Assise dans un fauteuil roulant à la prison Leclerc à Laval où elle est détenue, c’est par visioconférence que Marie-Élodie Huon a comparu.

Son avocat Me Dave Drolet de l’aide juridique a reporté le dossier pour en poursuivre l’analyse.

Marie-Élodie Huon, qui était contrôleuse pour la Fédération des coopératives d’habitation de l’Estrie, a d’abord participé à la plainte en février 2019 avant que les enquêteurs du Service de police de Sherbrooke découvrent qu’elle en était vraisemblablement à l’origine.

« Elle avait mentionné que l’ordinateur avait été piraté pour justifier des anomalies comptables », explique le porte-parole du Service de police de Sherbrooke, Martin Carrier.

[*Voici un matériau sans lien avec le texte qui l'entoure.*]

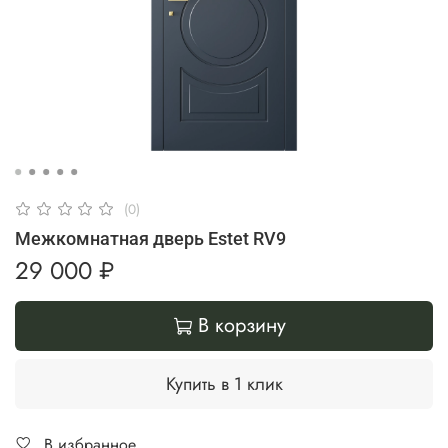
(0)
Межкомнатная дверь Estet RV9
29 000 ₽
В корзину
Купить в 1 клик
В избранное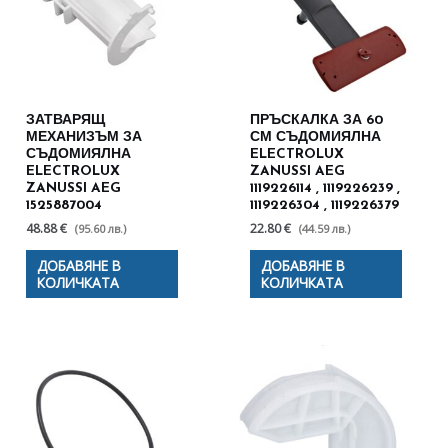
ЗАТВАРЯЩ
ПРЪСКАЛКА ЗА 60
МЕХАНИЗЪМ ЗА
СМ СЪДОМИЯЛНА
СЪДОМИЯЛНА
ELECTROLUX
ELECTROLUX
ZANUSSI AEG
ZANUSSI AEG
1119226114 , 1119226239 ,
1525887004
1119226304 , 1119226379
48.88 €
22.80 €
(95.60 лв.)
(44.59 лв.)
ДОБАВЯНЕ В
ДОБАВЯНЕ В
КОЛИЧКАТА
КОЛИЧКАТА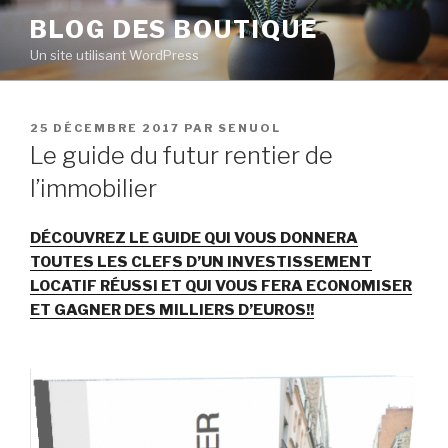
Aller
BLOG DES BOUTIQUE
au
Un site utilisant WordPress
contenu
principal
PUBLIÉ
25 DÉCEMBRE 2017
PAR
SENUOL
LE
Le guide du futur rentier de
l’immobilier
DÉCOUVREZ LE GUIDE QUI VOUS DONNERA
TOUTES LES CLEFS D’UN INVESTISSEMENT
LOCATIF RÉUSSI ET QUI VOUS FERA ECONOMISER
ET GAGNER DES MILLIERS D’EUROS!!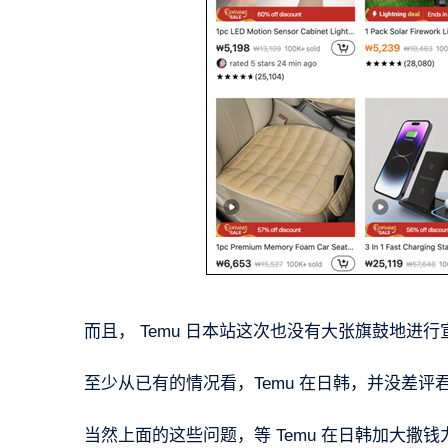
而且， Temu 日本站这次也没有大张旗鼓地进行
至少从已有的情况看，Temu 在日韩，并没差评
当然上面的这些问题，等 Temu 在日韩加大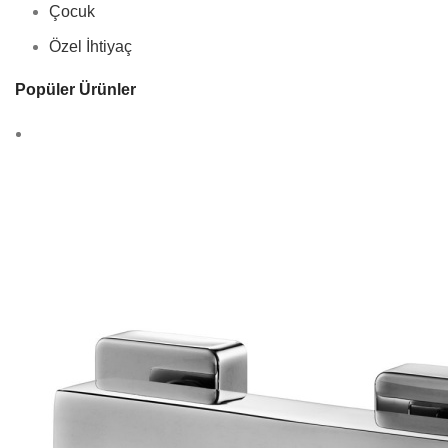
Çocuk
Özel İhtiyaç
Popüler Ürünler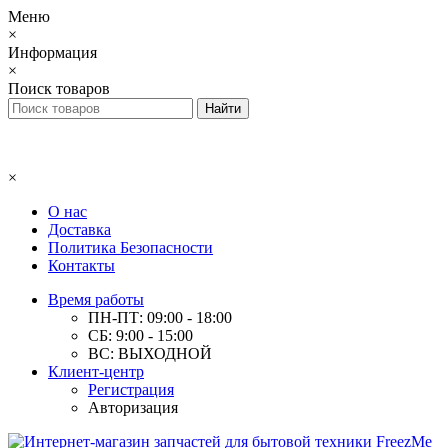
Меню
×
Информация
×
Поиск товаров
×
О нас
Доставка
Политика Безопасности
Контакты
Время работы
ПН-ПТ: 09:00 - 18:00
СБ: 9:00 - 15:00
ВС: ВЫХОДНОЙ
Клиент-центр
Регистрация
Авторизация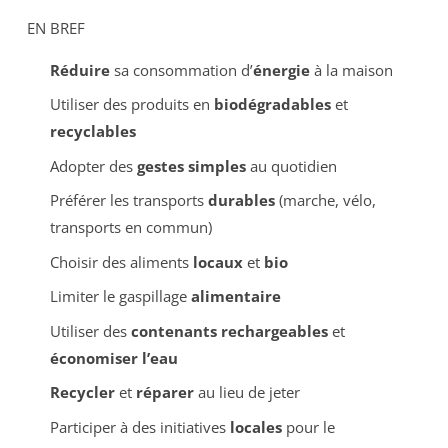
EN BREF
Réduire
sa consommation d’
énergie
à la maison
Utiliser des produits en
biodégradables
et
recyclables
Adopter des
gestes simples
au quotidien
Préférer les transports
durables
(marche, vélo,
transports en commun)
Choisir des aliments
locaux
et
bio
Limiter le gaspillage
alimentaire
Utiliser des
contenants rechargeables
et
économiser l’eau
Recycler
et
réparer
au lieu de jeter
Participer à des initiatives
locales
pour le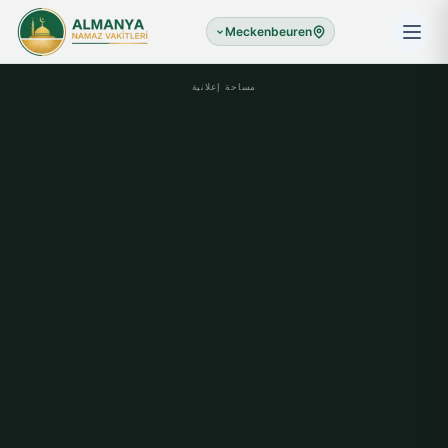
Meckenbeuren
مساحة إعلانية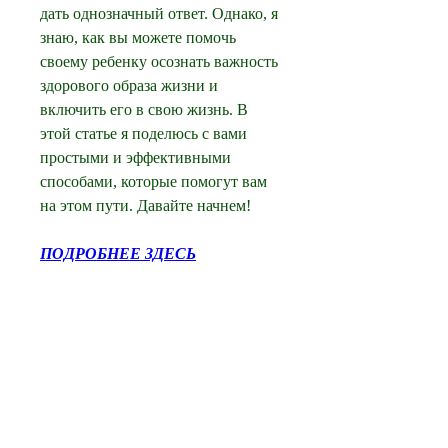
дать однозначный ответ. Однако, я 
знаю, как вы можете помочь 
своему ребенку осознать важность 
здорового образа жизни и 
включить его в свою жизнь. В 
этой статье я поделюсь с вами 
простыми и эффективными 
способами, которые помогут вам 
на этом пути. Давайте начнем!
ПОДРОБНЕЕ ЗДЕСЬ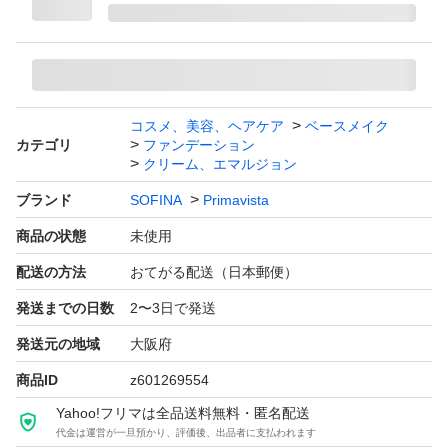
ブランド：SOFINA Primavista
本体/詰め替え：詰め替え
ベースメイク特徴：カバー力 UVカット
仕上がり：ツヤ肌
コスメ、美容、ヘアケア
ベースメイク
特徴：アレルギーテスト済 無香料
カテゴリ
ファンデーション
クリーム、エマルジョン
PA：PA++
SPF：14.0 SPF
ブランド
SOFINA
Primavista
商品の状態
未使用
配送の方法
おてがる配送（日本郵便）
発送までの日数
2〜3日で発送
発送元の地域
大阪府
商品ID
z601269554
Yahoo!フリマは全品送料無料・匿名配送
代金は運営が一旦預かり、評価後、出品者に支払われます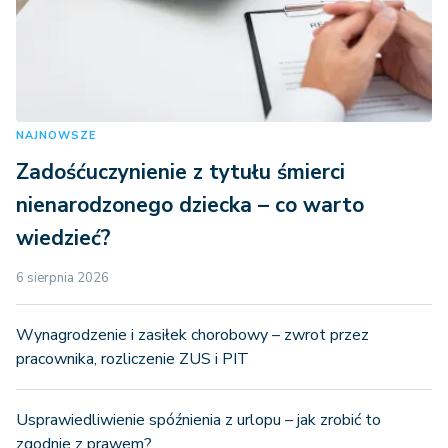
NAJNOWSZE
Zadośćuczynienie z tytułu śmierci
nienarodzonego dziecka – co warto
wiedzieć?
6 sierpnia 2026
Wynagrodzenie i zasiłek chorobowy – zwrot przez
pracownika, rozliczenie ZUS i PIT
Usprawiedliwienie spóźnienia z urlopu – jak zrobić to
zgodnie z prawem?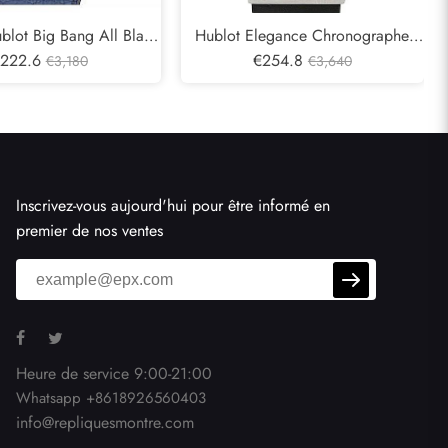
blot Big Bang All Black
Hublot Elegance Chronographe
ted Edition 263 / 500
222.6
Acier Cadran Bleu Réplique Montre
€254.8
€3,180
€3,640
Montre
1810,1
Inscrivez-vous aujourd'hui pour être informé en
premier de nos ventes
Heure de service 9:00-21:00
Whatsapp +8618926560403
info@repliquesmontre.com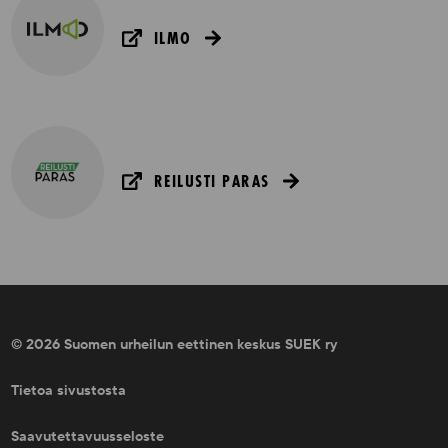
ILMO
REILUSTI PARAS
© 2026 Suomen urheilun eettinen keskus SUEK ry
Tietoa sivustosta
Saavutettavuusseloste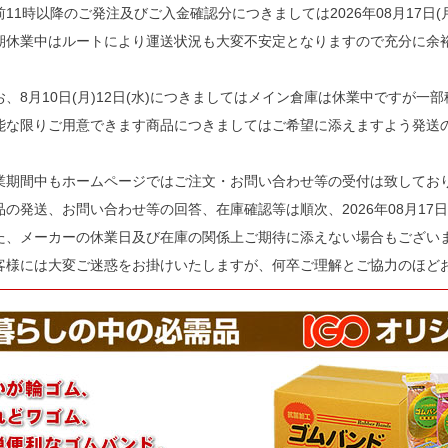
前11時以降のご発注及びご入金確認分につきましては2026年08月17日
期休業中はルートにより運送状況も大変不安定となりますので充分に余
お、8月10日(月)12日(水)につきましてはメイン倉庫は休業中ですが一
能な限りご用意できます商品につきましてはご希望に添えますよう発送
業期間中もホームページではご注文・お問い合わせ等の受付は致してお
品の発送、お問い合わせ等の回答、在庫確認等は順次、2026年08月17日
た、メーカーの休業日及び在庫の関係上ご期待に添えない場合もござい
客様には大変ご迷惑をお掛けいたしますが、何卒ご理解とご協力のほど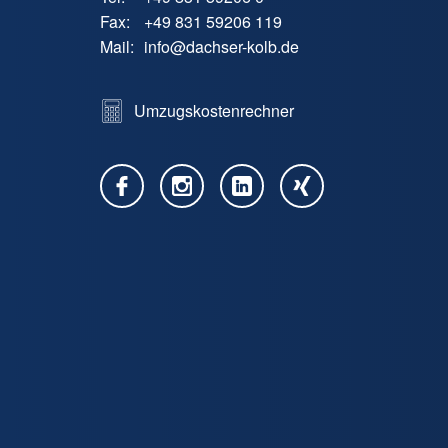
Fax:
+49 831 59206 119
Mail:
info
@
dachser-kolb.de
Umzugskostenrechner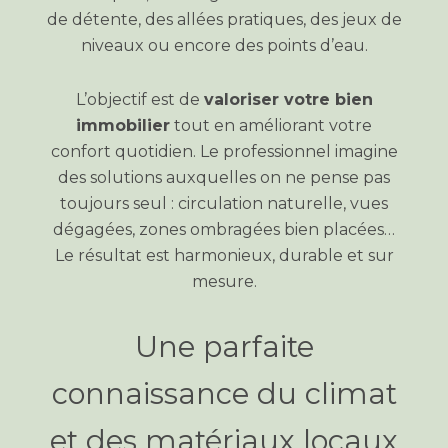
de détente, des allées pratiques, des jeux de
niveaux ou encore des points d’eau.
L’objectif est de
valoriser votre bien
immobilier
tout en améliorant votre
confort quotidien. Le professionnel imagine
des solutions auxquelles on ne pense pas
toujours seul : circulation naturelle, vues
dégagées, zones ombragées bien placées…
Le résultat est harmonieux, durable et sur
mesure.
Une parfaite
connaissance du climat
et des matériaux locaux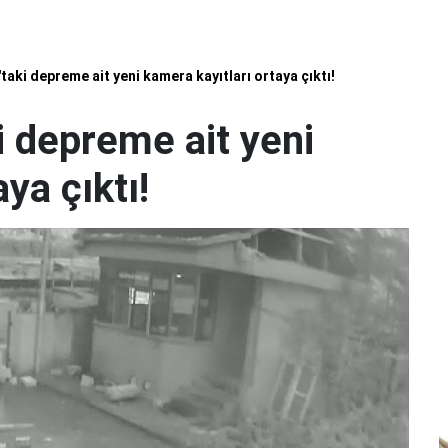
ki depreme ait yeni kamera kayıtları ortaya çıktı!
 depreme ait yeni
ya çıktı!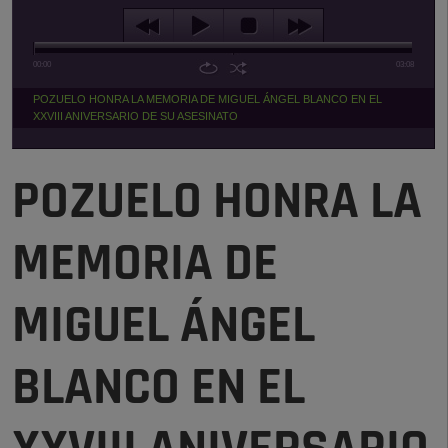
00:00
03:08
POZUELO HONRA LA MEMORIA DE MIGUEL ÁNGEL BLANCO EN EL
XXVIII ANIVERSARIO DE SU ASESINATO
POZUELO HONRA LA
MEMORIA DE
MIGUEL ÁNGEL
BLANCO EN EL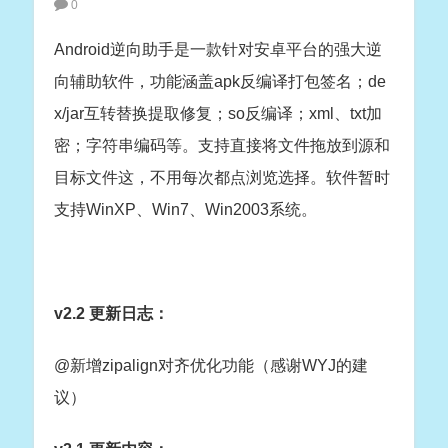
0
Android逆向助手是一款针对安卓平台的强大逆
向辅助软件，功能涵盖apk反编译打包签名；de
x/jar互转替换提取修复；so反编译；xml、txt加
密；字符串编码等。支持直接将文件拖放到源和
目标文件这，不用每次都点浏览选择。软件暂时
支持WinXP、Win7、Win2003系统。
v2.2 更新日志：
@新增zipalign对齐优化功能（感谢WYJ的建
议）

Des avances de fonds, des virements bancaires, des faux chèques et même des transferts en cryptomonnaie auraient été effectués à son profit durant la période s’échelonnant de février à juin 2019.

En plus de la fédération, la coopérative d’habitation progressive de Richmond, la coopérative d’habitation de Stanstead ainsi que les coopératives d’habitation Havre des pins et Petit quartier de Sherbrooke auraient été flouées. Elle est aussi accusée d’avoir modifié des données informatiques.

« Tout ramenait vers elle lors de l’enquête, tant et si bien que nous avons procédé à son arrestation », explique le porte-parole du SPS.

Le directeur général de la Fédération des coopératives d’habitation de l’Estrie, Guillaume Brien, assure que tout a été mis en œuvre pour limiter les impacts de cette fraude auprès des coopératives victimes.

« Nous leur avons apporté tout le support nécessaire et nos assurances ont limité les impacts financiers. Nous avions mis en place des mesures de sécurité qui ont permis de découvrir très vite qu’il y avait des anomalies. C’est la personne qui avait les clés du coffre-fort qui est accusée d’y avoir pris de l’argent. Elle était à notre emploi depuis plus de cinq ans. Nos mesures de sécurité ont été renforcées », soutient M. Brien.

Libérée sous conditions en juillet 2019, Marie-Élodie Huon a déniché un nouvel emploi malgré ces accusations de fraude.

Même si elle s’était engagée à ne pas travailler en comptabilité, elle a trouvé un emploi au service de la paie d’Avantage Carr Estrie à Sherbrooke.

Dès sa première paie, elle aurait effectué un ajustement de son salaire de 5000 $ en septembre 2019.

Au cours de l’automne, elle a multiplié les faux chèques pour soutirer la somme de 113 500 $ entre octobre et novembre 2019. Elle a été congédiée à la suite de la découverte de son stratagème frauduleux. Un dernier chèque frauduleux de 40 000 $ a été intercepté par la Banque HSBC avant qu’il ne soit vraisemblablement encaissé par la fraudeuse alléguée.

La femme de 34 ans a été déclarée apte après une analyse de son aptitude à faire face au processus judiciaire à l’automne 2019.

La requête sur remise en liberté de Marie-Élodie Huon a été refusée malgré son absence d’antécédent judiciaire. 

Étant donné qu’elle n’est pas citoyenne canadienne, Marie-Élodie Huon risque l’expulsion vers la France si elle est reconnue coupable puis condamnée dans cette affaire.

C’est Me Véronique Gingras-Gauthier qui représente le ministère public.